Failed negotiations with hotel and casino company Sun International led to strike action on Saturday by Saccawu members, the trade union said.

„We have still not entered into a full-blown strike and are still ready to settle this issue,“ said SA Commercial, Catering and Allied Workers Union (Saccawu) spokesperson Ivan Molefe.

Only 2409 out of 4241 employees belonging to Saccawu were striking at ten of Sun International’s resorts countrywide. The group employed over 8000 workers. He did not say when the strike would intensify.

The union was asking for a ten percent wage increase, for union members who were ranked below departmental heads to be included in bargaining units and for increased pay on Sundays and public holidays.

It lashed out at Sun International’s drop to a 6.5 percent wage offer after the union turned down its initial eight percent increase.

„I think [Sun International’s] human resources manager [Joe Lukwago-Mugerwa] comes from a different kind of moral. He’s a Ugandan and his kind of oppression is different from that of our workers.“

Molefe accused Lukwago-Mugerwa of being „hard on the whole issue“.

Sun International said a contingency plan was in place.

„As one would expect, we have put in place a comprehensive and thorough contingency plan and operating standards will be maintained.

„All our casinos, hotels and resorts are open for business as normal and we do not anticipate services will be compromised,“ said Lukwago-Mugerwa.

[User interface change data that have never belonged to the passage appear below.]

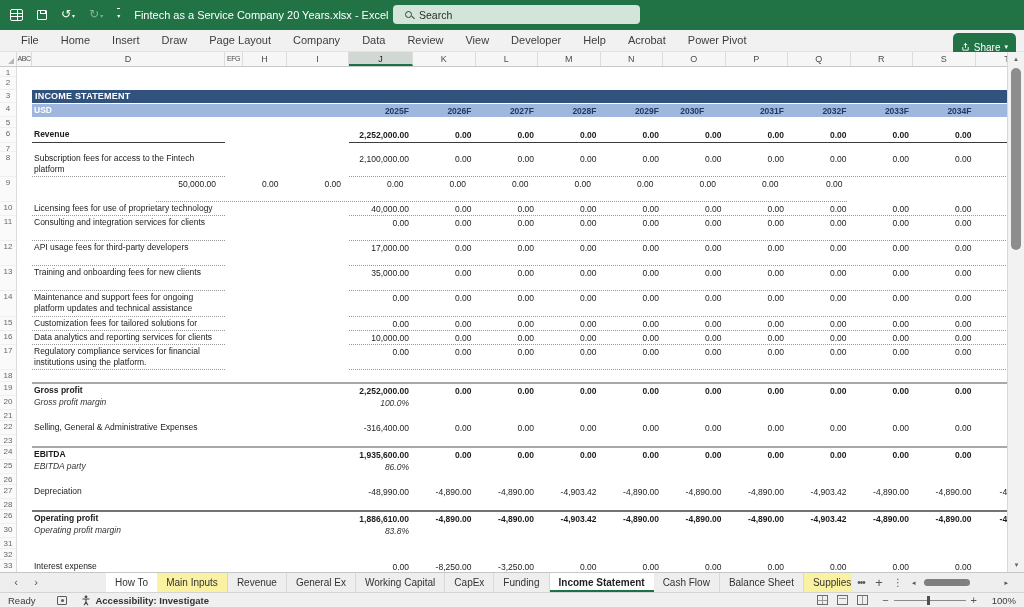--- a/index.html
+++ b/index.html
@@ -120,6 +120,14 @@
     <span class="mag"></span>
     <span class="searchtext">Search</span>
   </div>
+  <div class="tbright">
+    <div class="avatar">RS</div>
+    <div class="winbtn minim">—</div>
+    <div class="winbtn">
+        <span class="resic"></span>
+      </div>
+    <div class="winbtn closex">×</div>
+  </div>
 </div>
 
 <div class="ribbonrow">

Industrial action was anticipated at the Boardwalk, the Carousel, Carnival City, Fish River Sun, Flamingo, Morula, Meropa, Naledi, Sun City and the Wild Coast Sun.

The union was demanding a ten percent wage increase, which was double the inflation rate, Lukwago-Mugerwa said.

„We have 6.5 percent on the table which we believe, measured against other increases in the marketplace, CPIX, and other considerations, is a good one. This increase is from a high base when compared to other competitor companies in both the hospitality and gaming sectors.“

The union rejected the first offer of eight percent, which was linked to an acceptance on the scope of the bargaining unit, the hours of work issue, and a two-year deal. The union refused this offer, and Sun International reverted to its 6.5 percent offer.

Sun International said it would apply a „no work no pay“ principle.